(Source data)
══════════
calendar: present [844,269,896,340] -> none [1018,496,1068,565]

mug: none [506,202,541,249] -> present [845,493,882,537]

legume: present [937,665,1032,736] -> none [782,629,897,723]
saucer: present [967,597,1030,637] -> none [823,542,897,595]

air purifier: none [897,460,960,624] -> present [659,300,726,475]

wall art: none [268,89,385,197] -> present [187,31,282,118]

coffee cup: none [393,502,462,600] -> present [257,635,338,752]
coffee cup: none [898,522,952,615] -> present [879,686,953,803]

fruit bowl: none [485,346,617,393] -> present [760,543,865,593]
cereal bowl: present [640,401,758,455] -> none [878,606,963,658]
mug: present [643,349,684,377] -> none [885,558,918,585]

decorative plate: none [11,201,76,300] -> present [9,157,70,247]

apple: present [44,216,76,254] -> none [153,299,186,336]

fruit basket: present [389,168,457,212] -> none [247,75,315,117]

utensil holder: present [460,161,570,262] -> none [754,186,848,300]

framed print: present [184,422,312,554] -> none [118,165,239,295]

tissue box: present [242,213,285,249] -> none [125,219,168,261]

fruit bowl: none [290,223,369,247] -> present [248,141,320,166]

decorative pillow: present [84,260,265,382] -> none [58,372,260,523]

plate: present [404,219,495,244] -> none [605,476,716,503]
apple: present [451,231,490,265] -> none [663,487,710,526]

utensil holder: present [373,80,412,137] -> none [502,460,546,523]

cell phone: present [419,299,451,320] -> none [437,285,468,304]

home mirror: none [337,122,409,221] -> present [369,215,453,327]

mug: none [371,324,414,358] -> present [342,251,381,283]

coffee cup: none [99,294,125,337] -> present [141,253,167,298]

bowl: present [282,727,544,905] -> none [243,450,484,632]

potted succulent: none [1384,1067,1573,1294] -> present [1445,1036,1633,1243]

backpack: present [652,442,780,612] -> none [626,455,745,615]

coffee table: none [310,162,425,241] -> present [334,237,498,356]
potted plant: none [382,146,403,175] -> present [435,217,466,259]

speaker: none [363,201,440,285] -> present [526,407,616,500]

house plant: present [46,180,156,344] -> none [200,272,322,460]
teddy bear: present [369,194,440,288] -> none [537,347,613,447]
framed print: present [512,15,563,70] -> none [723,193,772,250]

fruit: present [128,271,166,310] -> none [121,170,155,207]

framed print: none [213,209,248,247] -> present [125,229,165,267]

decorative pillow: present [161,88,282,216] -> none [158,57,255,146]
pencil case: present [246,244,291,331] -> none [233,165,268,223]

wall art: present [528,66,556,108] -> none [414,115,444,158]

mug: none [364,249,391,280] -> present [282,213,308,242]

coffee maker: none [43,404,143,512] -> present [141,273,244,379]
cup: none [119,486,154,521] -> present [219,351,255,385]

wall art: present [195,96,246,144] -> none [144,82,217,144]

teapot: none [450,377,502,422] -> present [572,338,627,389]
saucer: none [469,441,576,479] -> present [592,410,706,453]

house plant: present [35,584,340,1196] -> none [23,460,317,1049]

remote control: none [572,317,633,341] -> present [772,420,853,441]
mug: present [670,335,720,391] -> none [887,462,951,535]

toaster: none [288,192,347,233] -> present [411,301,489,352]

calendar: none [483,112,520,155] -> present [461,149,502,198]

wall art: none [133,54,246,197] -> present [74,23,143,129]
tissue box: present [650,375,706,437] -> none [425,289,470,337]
══════════
» **What is expected**: Transcribe each entry verbatim, leaving none out.

» **Written solution**:
calendar: present [844,269,896,340] -> none [1018,496,1068,565]

mug: none [506,202,541,249] -> present [845,493,882,537]

legume: present [937,665,1032,736] -> none [782,629,897,723]
saucer: present [967,597,1030,637] -> none [823,542,897,595]

air purifier: none [897,460,960,624] -> present [659,300,726,475]

wall art: none [268,89,385,197] -> present [187,31,282,118]

coffee cup: none [393,502,462,600] -> present [257,635,338,752]
coffee cup: none [898,522,952,615] -> present [879,686,953,803]

fruit bowl: none [485,346,617,393] -> present [760,543,865,593]
cereal bowl: present [640,401,758,455] -> none [878,606,963,658]
mug: present [643,349,684,377] -> none [885,558,918,585]

decorative plate: none [11,201,76,300] -> present [9,157,70,247]

apple: present [44,216,76,254] -> none [153,299,186,336]

fruit basket: present [389,168,457,212] -> none [247,75,315,117]

utensil holder: present [460,161,570,262] -> none [754,186,848,300]

framed print: present [184,422,312,554] -> none [118,165,239,295]

tissue box: present [242,213,285,249] -> none [125,219,168,261]

fruit bowl: none [290,223,369,247] -> present [248,141,320,166]

decorative pillow: present [84,260,265,382] -> none [58,372,260,523]

plate: present [404,219,495,244] -> none [605,476,716,503]
apple: present [451,231,490,265] -> none [663,487,710,526]

utensil holder: present [373,80,412,137] -> none [502,460,546,523]

cell phone: present [419,299,451,320] -> none [437,285,468,304]

home mirror: none [337,122,409,221] -> present [369,215,453,327]

mug: none [371,324,414,358] -> present [342,251,381,283]

coffee cup: none [99,294,125,337] -> present [141,253,167,298]

bowl: present [282,727,544,905] -> none [243,450,484,632]

potted succulent: none [1384,1067,1573,1294] -> present [1445,1036,1633,1243]

backpack: present [652,442,780,612] -> none [626,455,745,615]

coffee table: none [310,162,425,241] -> present [334,237,498,356]
potted plant: none [382,146,403,175] -> present [435,217,466,259]

speaker: none [363,201,440,285] -> present [526,407,616,500]

house plant: present [46,180,156,344] -> none [200,272,322,460]
teddy bear: present [369,194,440,288] -> none [537,347,613,447]
framed print: present [512,15,563,70] -> none [723,193,772,250]

fruit: present [128,271,166,310] -> none [121,170,155,207]

framed print: none [213,209,248,247] -> present [125,229,165,267]

decorative pillow: present [161,88,282,216] -> none [158,57,255,146]
pencil case: present [246,244,291,331] -> none [233,165,268,223]

wall art: present [528,66,556,108] -> none [414,115,444,158]

mug: none [364,249,391,280] -> present [282,213,308,242]

coffee maker: none [43,404,143,512] -> present [141,273,244,379]
cup: none [119,486,154,521] -> present [219,351,255,385]

wall art: present [195,96,246,144] -> none [144,82,217,144]

teapot: none [450,377,502,422] -> present [572,338,627,389]
saucer: none [469,441,576,479] -> present [592,410,706,453]

house plant: present [35,584,340,1196] -> none [23,460,317,1049]

remote control: none [572,317,633,341] -> present [772,420,853,441]
mug: present [670,335,720,391] -> none [887,462,951,535]

toaster: none [288,192,347,233] -> present [411,301,489,352]

calendar: none [483,112,520,155] -> present [461,149,502,198]

wall art: none [133,54,246,197] -> present [74,23,143,129]
tissue box: present [650,375,706,437] -> none [425,289,470,337]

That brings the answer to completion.